Gajami, also known as Flounder, is a versatile and delicious fish that can be found in many different markets. This delicate flatfish has a mild flavor with a hint of sweetness, making it a popular choice for a wide variety of dishes. Whether fried, grilled, steamed, braised or used in soups, Gajami is a flavorful ingredient that can elevate any meal.
Shopping:
Gajami (Flounder) can be found in most Korean and many Asian markets, most fish markets, as well as most larger grocery stores.
Uses in Korean Cooking:
Gajami Twigim (가자미 튀김) – Fried Fish
Gajami Jorim (가자미 조림) - Braised fish
Gajami Kimchi Jjigae (가자미 김치찌개) – Kimchi stew with fish
Gajami gui (가자미 구이) – Grilled fish
Gajami Mu Chim (가자미 무침) – Spicy seasoned dried fish
Bokkeum Bap (볶음밥)- Stir-fried rice with fish and vegetables
Substitutes for Flounder
1. Sole: Sole is another type of flatfish that is similar in texture and flavor to flounder.
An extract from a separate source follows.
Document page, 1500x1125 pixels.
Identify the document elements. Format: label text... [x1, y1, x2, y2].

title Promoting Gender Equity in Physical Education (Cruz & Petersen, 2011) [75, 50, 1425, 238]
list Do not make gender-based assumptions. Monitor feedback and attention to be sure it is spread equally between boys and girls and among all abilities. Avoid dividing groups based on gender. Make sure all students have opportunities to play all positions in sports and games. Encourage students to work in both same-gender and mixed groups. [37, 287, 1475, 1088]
It can be cooked using the same methods as flounder, making it a great substitute.
2. Tilapia: Tilapia is a mild and versatile white fish that can easily replace flounder in dishes such as crumbed fillets or fish tacos.
3. Cod: Cod is a firm and flaky white fish that can be substituted for flounder in many recipes. It has a slightly stronger flavor, so it may require some adjustments to seasonings.
4. Halibut: Halibut is another firm and meaty white fish that can stand in for flounder in dishes like pan-fried fillets or baked with herbs and lemon.